**Your tasks:**
**a)** In the essay on modern sculpture, which American art critic introduced the idea of "sculpture in an expanded field"?
**b)** Carry the essay on modern sculpture forward with one more paragraph that picks up after its final sentence.

======== Exercise passage

Down in the Woods Today
April 2013
McClelland Sculpture Survey & Award
Remember when modern sculpture began to resemble a snake hung on a fence to die? Everyone knew that it wouldn’t die until sundown but by the later 1970s the light was fading. Conceptual and post-object art looked to have delivered the killer blow.
Thirty years later and that snake looks in rude health. What happened? How is it that by-the-sea sculpture projects are big and getting bigger, no self-respecting freeway is complete without some funky sculptural ornamentation and installation art is the weapon of choice for countless artists? The trick was to keep an eye on that snake. It didn’t die, just changed its skin and address. American art critic Rosalind Krauss nailed it in 1979 when she introduced the idea of ‘sculpture in an expanded field.’ Through this new deal sculpture got to keep its brand name but it did have to concede territory. Sculpture could keep on calling itself sculpture provided it was also about everything else. Like, somehow the spacy bits between object, artist and viewer were sculpture too. Couldn’t be simpler.

================
======== Entries provided

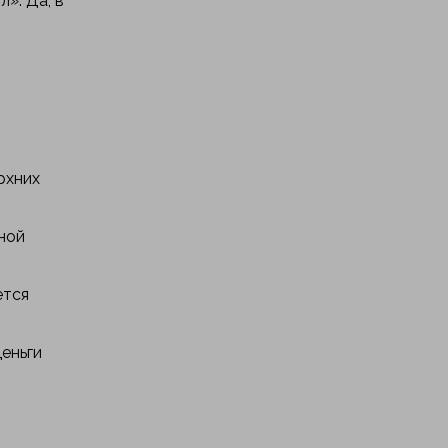
». Да, в
рхних
ной
ется
деньги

================

**List of answers:**
**a)** Rosalind Krauss.

**b)**
Talking of expanded fields, the 5th McClelland Sculpture Survey is currently reaping the benefits of expanding into some of its ‘new’ territory, adjacent to the Gallery and existing Sculpture Park. This area heavily wooded, ti tree scrub. There are paths and the odd clearing but there is a sense that, once on the Survey trail, you are being swallowed by the bush. Most works are visually isolated from each other. They just appear. This dynamic works a treat for sculptures such as Christopher Langton’s Away with the fairies, a group of sexed up animatrons who look like runaways from a teen party teleportation caper gone wrong. Likewise for Troy Emery’s Golden Beast which blocks the path like a spangled Gay Mardi Gras Yeti which everyone knows must be obeyed. Add to this Matt Calvert’s cookie cutter kid, Boy pointing down, which commands a clearing with the kind of purposeful gesture I thought only Flat Stanley was capable of. So many works feed off this peek-a-boo dynamic. It fires at the get-go with Anton McMurray’s Seed which greets Survey trekkers while they are still putting on the sunblock. The McClelland Survey team must have Seed high on its praise the lord list because it has ‘enter’ written all over it from its gonzo-gothic tips to its stolidly classical roots.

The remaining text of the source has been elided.